From what I’ve read on alfalfa, it does not frost seed nearly as successfully as clover. One thing I’ve read is, that the seedlings can be susceptible to late frosts damaging or killing the young plants. You also can’t overseed it into existing alfalfa due to the allopathic properties of the existing alfalfa. Most recommend seeding alfalfa in the late summer with a nurse crop of oats. The plants will have more time to establish their root systems and will be winter hardy by the time they go dormant.
I was thinking of frost seeding in clover and switch grass on the south facing slope and it’s hill top. My goal would be to create cover/bedding area with the addition of some shrubs and red willow.
Can I frost seed as is? would I need to lightly disc the areas where I want to cast switch grass? Or would you recommend plowing it all up to take out the alfalfa, and starting new?
You may want to think about planting your alfalfa on the outside perimeter of the plot then plant your switchgrass on the interior. That will give you a firebreak when you decide to burn your switchgrass.
I spoke with an alfalfa seed dealer and he told me frost seeding alfalfa should work with the prepared seed bed (old bean field). I will upload some photos this spring and show the results of the frost seeding.
You’re going to want to use more than glyphosate though. Your farmer should have access to Atrizine. I’d hit it with Atrizine and Simizine as early as conditions will permit. Then use glyphosate on anything green in early May before the switch germinates. In the second year if you have foxtail issues a shot of Quinclorac will solve your foxtail problem.
Do you think Switchgrass could be frost seeded in less than ideal grass sod (very short, but not as much bare dirt as in your picture)?
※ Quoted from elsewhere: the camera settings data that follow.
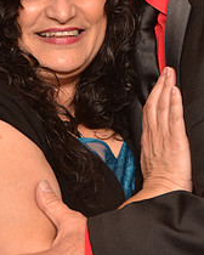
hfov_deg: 6.1
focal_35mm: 252
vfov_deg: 7.6
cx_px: 95
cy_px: 36
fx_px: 1904
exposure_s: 1/80
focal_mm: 65
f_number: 5.6
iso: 200
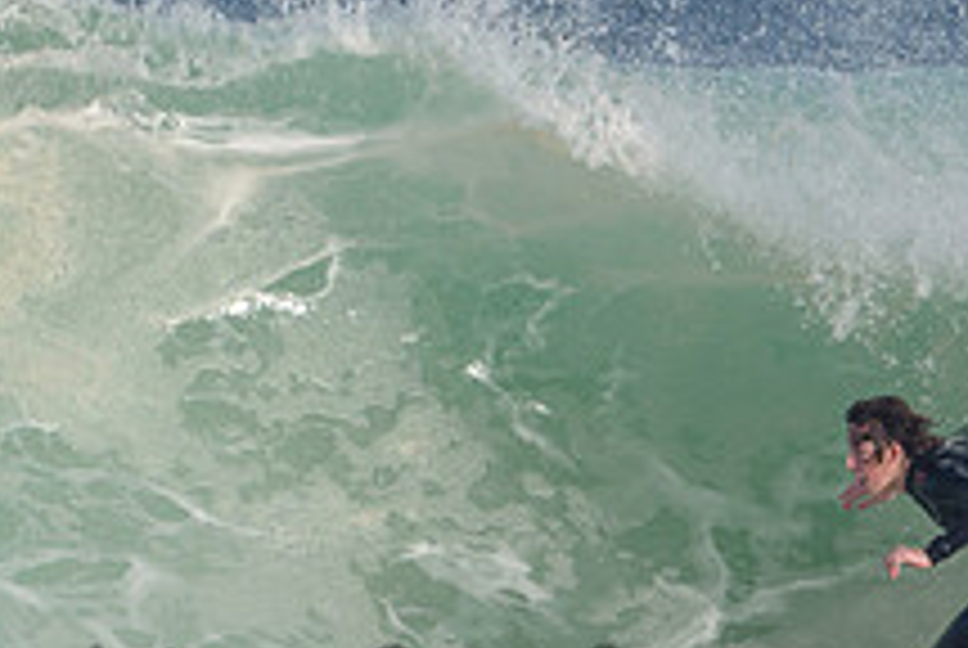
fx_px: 44400
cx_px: 842
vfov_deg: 0.8
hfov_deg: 1.2
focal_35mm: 1649
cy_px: 637
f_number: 5.6
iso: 180
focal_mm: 500
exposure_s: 1/2000
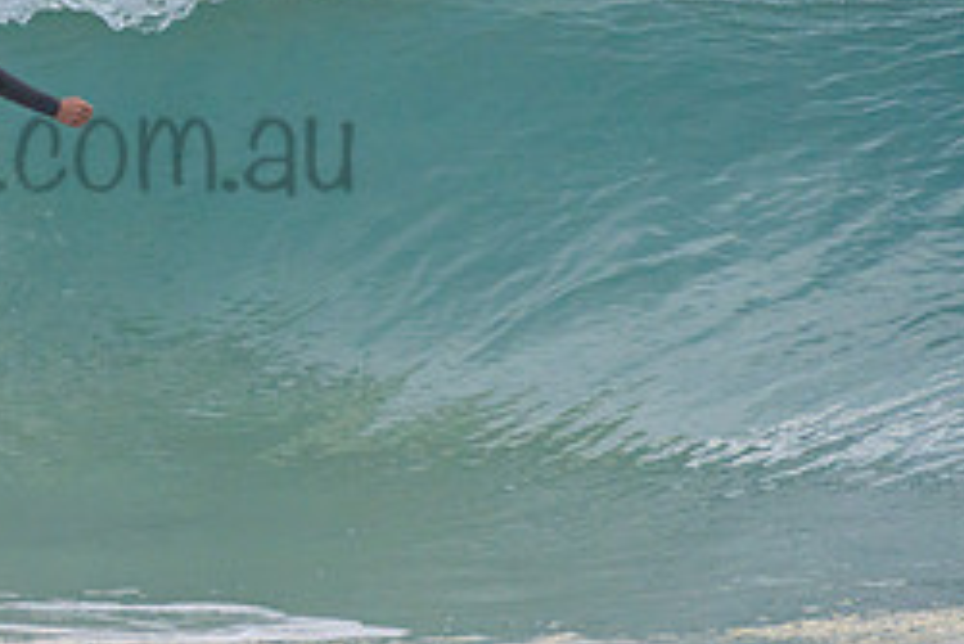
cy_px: 88
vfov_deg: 1.0
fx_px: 38098
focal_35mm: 1422
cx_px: -88
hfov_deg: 1.4
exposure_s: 1/1250
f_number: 5.6
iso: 500
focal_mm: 500
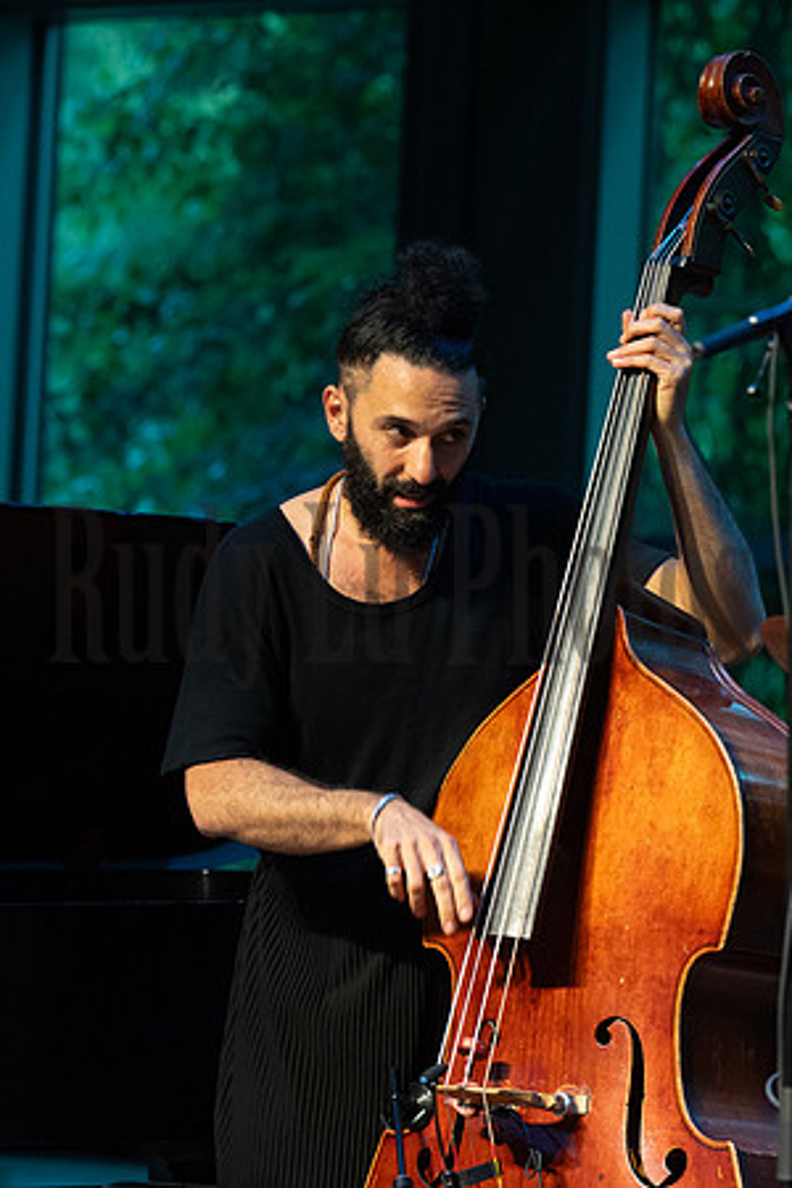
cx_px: 396
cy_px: 594
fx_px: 9899
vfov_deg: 6.9
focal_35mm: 300
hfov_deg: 4.6
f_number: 5.6
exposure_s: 1/160
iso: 3200
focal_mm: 200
I would think that the seed would find its way into the soil through the heaving, and that a pre-emergent follow up by a post-emergent would kill most of the dormant grass???
The preferred method of planting switch is frostseeding by broadcast or drilling.
Milk you may be successful but to be honest prepping the area the fall before would be more ideal. The most critical step in establishing switch is weed control the first few years . Switch grows down before it grows up and puts on a huge chunck of growth after July 1st. That gives cool season weeds and grasses a big jump on the switch seedlings. Mowing weeds also takes more time to establish and you run the risk of damaging young seedlings.